= Anna Eliza Brydges, Duchess of Chandos =

English noble (1737–1823)

Anna Eliza Brydges, Duchess of Chandos (1737–1823) was an English aristocrat and planter. She married James Brydges, 3rd Duke of Chandos.

==Early life==
Anna was the daughter of Richard Gamon and his wife, Elizabeth (née Grace). The Gamon family lived in a manor house, Datchworthbury, in the village of Datchworth, Hertfordshire. Elizabeth's family was based in Ireland.

Anna had a younger brother, Richard Grace Gamon, who became MP for Winchester. According to the History of Parliament, he opposed the Slave Trade Act 1788 to regulate the shipment of enslaved people to the West Indies, "where he owned estates".

==First marriage and the Hope Plantation==
Her first husband was Roger Hope Elletson (1723-1775), an Old Etonian who grew sugar on Jamaica and who also served as Lieutenant Governor of the island.
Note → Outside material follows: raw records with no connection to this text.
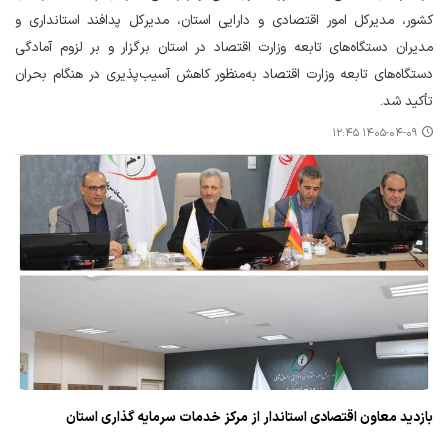
کشور، مدیرکل امور اقتصادی و دارایی استان، مدیرکل پدافند استانداری و
مدیران دستگاه‌های تابعه وزارت اقتصاد در استان برگزار و بر لزوم آمادگی
دستگاه‌های تابعه وزارت اقتصاد به‌منظور کاهش آسیب‌پذیری در هنگام بحران
تأکید شد.
۱۴۰۵-۰۴-۰۹ ۱۲:۴۵
بازدید معاون اقتصادی استاندار از مرکز خدمات سرمایه گذاری استان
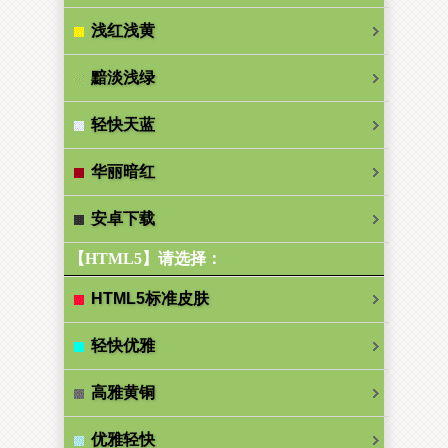
浅红浅黄
黯淡浅绿
轻快天蓝
华丽暗红
安卓下载
【HTML5】请选择：
HTML5标准皮肤
轻快优雅
高雅黄铜
优雅轻快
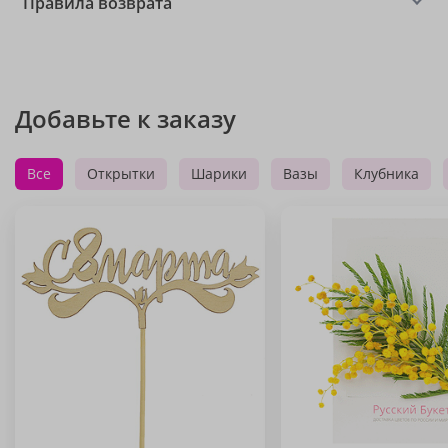
Правила возврата
Добавьте к заказу
Все
Открытки
Шарики
Вазы
Клубника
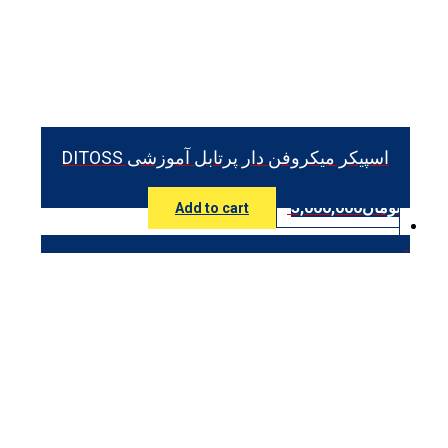
اسپیکر میکروفن دار پرتابل آموزشی DITOSS
تومان
3,000,000
Add to cart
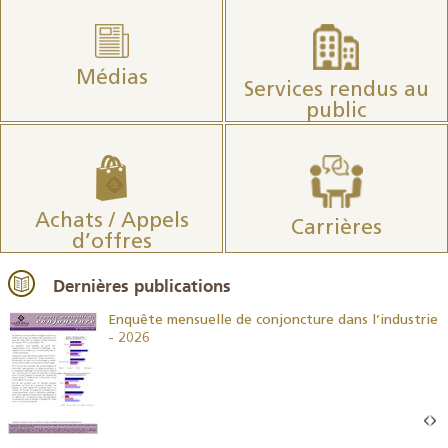
Médias
Services rendus au
public
Achats / Appels
Carrières
d’offres
Dernières publications
26
Enquête mensuelle de conjoncture dans l’industrie
- 2026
Elletson died in England in 1775, leaving Anna the Hope Plantation near Kingston and the enslaved people who worked it. She was an absentee manager of the plantation into the 1780s, by which time she was joint owner with her second husband. The property passed to Anne, Anna's daughter by her second marriage and still belonged to the family in 1833 when slavery was abolished. The "Chandos inheritance" received by Anna's grandson Richard included £6,630 compensation for the loss of the slaves on the estate. This was awarded to the trustees of his marriage settlement.

==Later life==
Anna married the 3rd Duke of Chandos in 1777. This was a second marriage for both parties. They had one child who survived to adulthood, Lady Anne Elizabeth Brydges (born 1779).

In 1789, the Duke died from injuries received when his wife inadvertently moved the chair he was about to sit in. In 1791, Anna was declared a lunatic and confined to her London home, Chandos House.
She became a ward of court and there followed a lengthy lawsuit in the Irish courts over the management of her property. Ireland's Court of Chancery was supposedly protecting the duchess, but in 1794 judge Richard Power, accountant-general and usher of the Court of Chancery, was accused of misappropriating some of her income and he died in a presumed suicide.

==Media interest==
In 2015, Anna's ownership of a sugar plantation and her involvement in running it was discussed in a television programme, Britain's Forgotten Slave-owners, broadcast by the BBC. The programme was presented by the historian David Olusoga who was filmed at Chandos House. It won a BAFTA award and the Royal Historical Society Public History Prize Winner for Broadcasting.

==Notes==
1. Anne Elizabeth married Richard Temple-Grenville, 1st Duke of Buckingham and Chandos. They were the parents of Richard Temple-Nugent-Brydges-Chandos-Grenville, 2nd Duke of Buckingham and Chandos.